Exercise inputs –
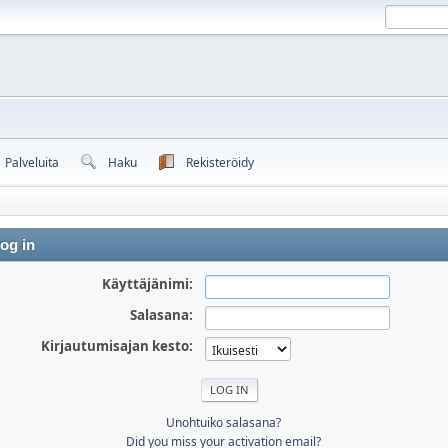
Palveluita
Haku
Rekisteröidy
og in
Käyttäjänimi:
Salasana:
Kirjautumisajan kesto:
Unohtuiko salasana?
Did you miss your activation email?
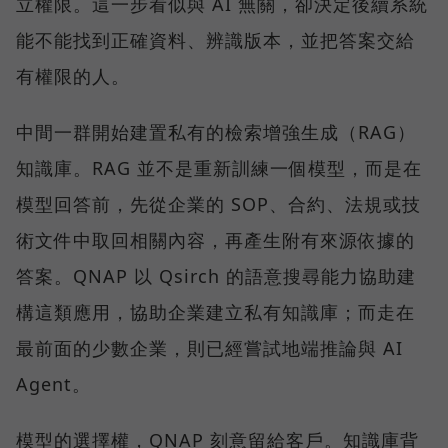
立權限。這一步看似與 AI 無關，卻決定後續系統
能不能找到正確資料、辨識版本，並把答案交給
有權限的人。
中間一群開始建置私有的檢索增強生成（RAG）
知識庫。RAG 並不是重新訓練一個模型，而是在
模型回答前，先從企業的 SOP、合約、法規或技
術文件中取回相關內容，再產生附有來源依據的
答案。QNAP 以 Qsirch 的語意搜尋能力協助建
構這類應用，協助企業建立私有知識庫；而走在
最前面的少數企業，則已經嘗試地端推論與 AI
Agent。
模型的選擇權，QNAP 刻意留給客戶。知識庫背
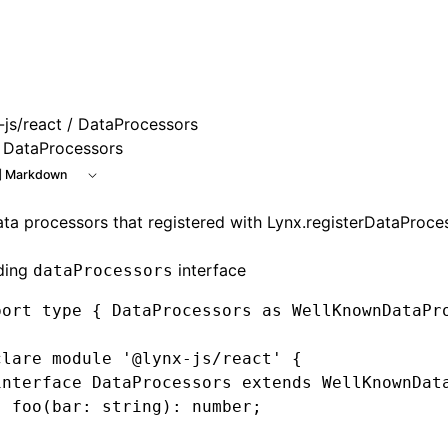
e at /next/zh/llms.txt, the full documentation bundle is ava
js/react
/ DataProcessors
DataProcessors
 Markdown
ta processors that registered with
Lynx.registerDataProce
ding
interface
dataProcessors
port
 type
 { DataProcessors 
as
 WellKnownDataPr
clare
 module
 '@lynx-js/react'
 {
interface
 DataProcessors
 extends
 WellKnownDat
  foo
(bar
:
 string
)
:
 number
;
}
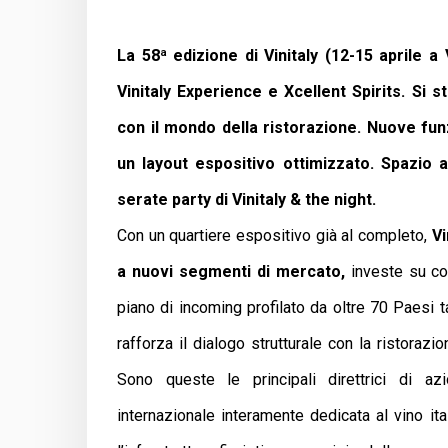
La 58ª edizione di Vinitaly (12-15 aprile 
Vinitaly Experience e Xcellent Spirits. Si st
con il mondo della ristorazione. Nuove funz
un layout espositivo ottimizzato. Spazio a
serate party di Vinitaly & the night.
Con un quartiere espositivo già al completo,
Vi
a nuovi segmenti
di
mercato,
investe su co
piano di incoming profilato da oltre 70 Paesi 
rafforza il dialogo strutturale con la ristorazio
Sono queste le principali direttrici di az
internazionale interamente dedicata al vino it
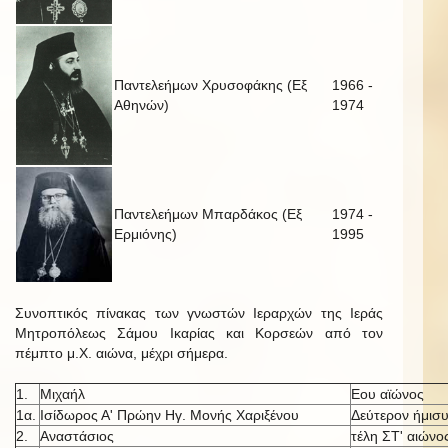
Παντελεήμων Χρυσοφάκης (Εξ
1966 -
Αθηνών)
1974
Παντελεήμων Μπαρδάκος (Εξ
1974 -
Ερμιόνης)
1995
Συνοπτικός πίνακας των γνωστών Ιεραρχών της Ιεράς
Μητροπόλεως Σάμου Ικαρίας και Κορσεών από τον
πέμπτο μ.Χ. αιώνα, μέχρι σήμερα.
1.
Μιχαήλ
Εου αϊώνος
1α.
Ισίδωρος Α' Πρώην Ηγ. Μονής Χαριξένου
Δεύτερον ήμισυ
2.
Αναστάσιος
τέλη ΣΤ' αιώνο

What is needed – Using the listing above, state the count of lines that include "Vinitaly" and nothing else.

Response below – 3